What Is a Conditional Sales Contract?
When you buy something under a conditional sales contract, you receive possession of the item and the right to use it, but ownership remains in the hands of the seller until the specified conditions in the contract have been met. The most common conditional sales contract involves installment payments, wherein the sale is not final until the payments have been finished.
If you have a mortgage (although mortgages are a bit different) or entered into a car sale contract with payments, you probably understand the basis of a conditional contract.
To put it more simply: If the buyer breaks the conditions in the contract, the seller can take back the property.
A conditional sales contract doesn't necessarily have to involve installment payments.
A neighbor, for example, could sell you his lawnmower for $5 with the condition that you mow his grass for the rest of the summer. A distant relative could sell you a haunted house for $1,000 with the condition that you spend one night without leaving before sunrise. But in the majority of cases, a conditional sales contract involves a down payment and installment payments with a specified rate of interest.
For business owners, conditional sales contracts give you all the benefits of owning items, like vehicles or machinery, without having to pay all of the money upfront.
This can be particularly useful to reduce costs if you're just starting out or plan to resell the item later. The payments are often similar to leasing the items, except that when you lease, you don't actually own them at the end unless you opt to buy the item once the lease has terminated.
The tax implications are quite different as well.
The IRS has seven rules to determine whether or not a buyer has entered into a conditional sales contract.

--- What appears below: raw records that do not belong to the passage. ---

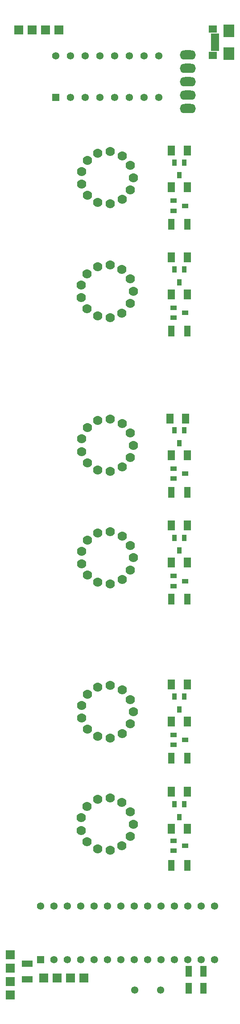
<source format=gbr>
G04 EasyPC Gerber Version 21.0.3 Build 4286 *
%FSLAX35Y35*%
%MOIN*%
%ADD98R,0.03756X0.04937*%
%ADD100R,0.04937X0.07890*%
%ADD104R,0.05016X0.08165*%
%ADD99R,0.05528X0.07693*%
%ADD103R,0.08480X0.09465*%
%ADD73R,0.05461X0.05461*%
%ADD76R,0.07000X0.07000*%
%ADD77C,0.05449*%
%ADD74C,0.05461*%
%ADD96O,0.12000X0.07000*%
%ADD101R,0.06315X0.02575*%
%ADD97R,0.05134X0.03362*%
%ADD82C,0.07000*%
%ADD105R,0.08087X0.05134*%
%ADD102R,0.06118X0.05724*%
X0Y0D02*
D02*
D73*
X39000Y50250D03*
X50382Y693805D03*
D02*
D74*
X39000Y90250D03*
X49000Y50250D03*
Y90250D03*
X50382Y724805D03*
X59000Y50250D03*
Y90250D03*
X61382Y693805D03*
Y724805D03*
X69000Y50250D03*
Y90250D03*
X72382Y693805D03*
Y724805D03*
X79000Y50250D03*
Y90250D03*
X83382Y693805D03*
Y724805D03*
X89000Y50250D03*
Y90250D03*
X94382Y693805D03*
Y724805D03*
X99000Y50250D03*
Y90250D03*
X105382Y693805D03*
Y724805D03*
X109000Y50250D03*
Y90250D03*
X116382Y693805D03*
Y724805D03*
X119000Y50250D03*
Y90250D03*
X127382Y693805D03*
Y724805D03*
X129000Y50250D03*
Y90250D03*
X139000Y50250D03*
Y90250D03*
X149000Y50250D03*
Y90250D03*
X159000Y50250D03*
Y90250D03*
X169000Y50250D03*
Y90250D03*
D02*
D76*
X16500Y24000D03*
Y34000D03*
Y44000D03*
Y54000D03*
X22750Y744000D03*
X32750D03*
X41500Y36500D03*
X42750Y744000D03*
X51500Y36500D03*
X52750Y744000D03*
X61500Y36500D03*
X71500D03*
D02*
D77*
X109394Y27750D03*
X128606D03*
D02*
D82*
X69483Y146721D03*
Y544290D03*
X69483Y156143D03*
Y553712D03*
X69601Y230579D03*
Y345540D03*
Y429398D03*
Y629004D03*
X69601Y240001D03*
Y354962D03*
Y438820D03*
Y638426D03*
X73861Y138378D03*
Y535947D03*
X73862Y164485D03*
Y562054D03*
X73979Y222236D03*
Y337197D03*
Y421055D03*
Y620661D03*
X73980Y248344D03*
Y363304D03*
Y447163D03*
Y646769D03*
X81615Y133026D03*
Y530594D03*
X81616Y169837D03*
Y567406D03*
X81733Y216884D03*
Y331844D03*
Y415703D03*
Y615309D03*
X81734Y253696D03*
Y368656D03*
Y452515D03*
Y652121D03*
X90968Y131889D03*
Y529458D03*
X90969Y170973D03*
Y568542D03*
X91086Y215748D03*
Y330708D03*
Y414567D03*
Y614173D03*
X91087Y254831D03*
Y369792D03*
Y453650D03*
Y653256D03*
X99778Y135230D03*
Y532799D03*
X99779Y167631D03*
Y565200D03*
X99896Y219088D03*
Y334049D03*
Y417907D03*
Y617513D03*
X99897Y251490D03*
Y366450D03*
Y450309D03*
Y649915D03*
X106026Y142282D03*
Y539851D03*
X106026Y160579D03*
Y558148D03*
X106144Y226140D03*
Y341101D03*
Y424959D03*
Y624565D03*
X106144Y244437D03*
Y359398D03*
Y443256D03*
Y642863D03*
X108281Y151431D03*
Y549000D03*
X108399Y235289D03*
Y350250D03*
Y434108D03*
Y633715D03*
D02*
D96*
X149000Y685250D03*
Y695250D03*
Y705250D03*
Y715250D03*
Y725250D03*
D02*
D97*
X138419Y131510D03*
Y138990D03*
Y210535D03*
Y218016D03*
Y329010D03*
Y336490D03*
Y409285D03*
Y416766D03*
Y529285D03*
Y536766D03*
Y609010D03*
Y616490D03*
X147081Y135250D03*
Y214276D03*
Y332750D03*
Y413026D03*
Y533026D03*
Y612750D03*
D02*
D98*
X139010Y166224D03*
Y246500D03*
Y364974D03*
Y445250D03*
Y565250D03*
Y644974D03*
X142750Y156776D03*
Y237051D03*
Y355526D03*
Y435801D03*
Y555801D03*
Y635526D03*
X146490Y166224D03*
Y246500D03*
Y364974D03*
Y445250D03*
Y565250D03*
Y644974D03*
D02*
D99*
X135594Y454000D03*
X136844Y148026D03*
Y175526D03*
Y228026D03*
Y255526D03*
Y346776D03*
Y374276D03*
Y426776D03*
Y546776D03*
Y574276D03*
Y626500D03*
Y654000D03*
X147406Y454000D03*
X148656Y148026D03*
Y175526D03*
Y228026D03*
Y255526D03*
Y346776D03*
Y374276D03*
Y426776D03*
Y546776D03*
Y574276D03*
Y626500D03*
Y654000D03*
D02*
D100*
X136844Y120526D03*
Y200526D03*
Y319276D03*
Y399000D03*
Y519276D03*
Y599000D03*
X148656Y120526D03*
Y200526D03*
Y319276D03*
Y399000D03*
Y519276D03*
Y599000D03*
D02*
D101*
X169439Y729738D03*
Y732297D03*
Y734856D03*
Y737415D03*
Y739974D03*
D02*
D102*
X167864Y725014D03*
Y744699D03*
D02*
D103*
X179675Y726293D03*
Y743419D03*
D02*
D104*
X149738Y29000D03*
Y41500D03*
X160762Y29000D03*
Y41500D03*
D02*
D105*
X29000Y35594D03*
Y47406D03*
X0Y0D02*
M02*

</source>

If any one of these rules applies to an agreement, it's a conditional sales contract:
- The contract designates a portion of each payment towards an equity interest in the property.
- The buyer gets title to the property after a specified number of payments.
- The amount the buyer pays to use the property for a short time period is a large portion of the amount she would pay to get title to that property.
- The buyer pays substantially more than the current fair rental value for that property.
- The contract gives the buyer an option to buy the property at a much lower price compared to the value of the property.
- The buyer has the option to purchase the property for a smaller amount compared to the amount they had already paid under the contract.
- The contract specifies or suggests that a part of each payment represents interest.
If your business purchases equipment or other items in a conditional sales agreement, you can usually deduct the cost of the purchase through depreciation deductions on your business income taxes.
This is significantly different than a lease. In a lease of property you can usually deduct the monthly payments as rent.
There is one caveat to this rule, which involves the issue of ownership.
As far as the IRS is concerned, the owner of an item is the person or company that has both the benefits and burdens of the property, rather than the person with legal title. This is the case with most conditional sales contracts.
For example, if you purchase a forklift for your warehouse, you would have both the benefit of using the forklift and the burden of maintaining and insuring it, regardless of who still owns the title. However, if you are not deemed the owner, then you cannot use the depreciation deduction.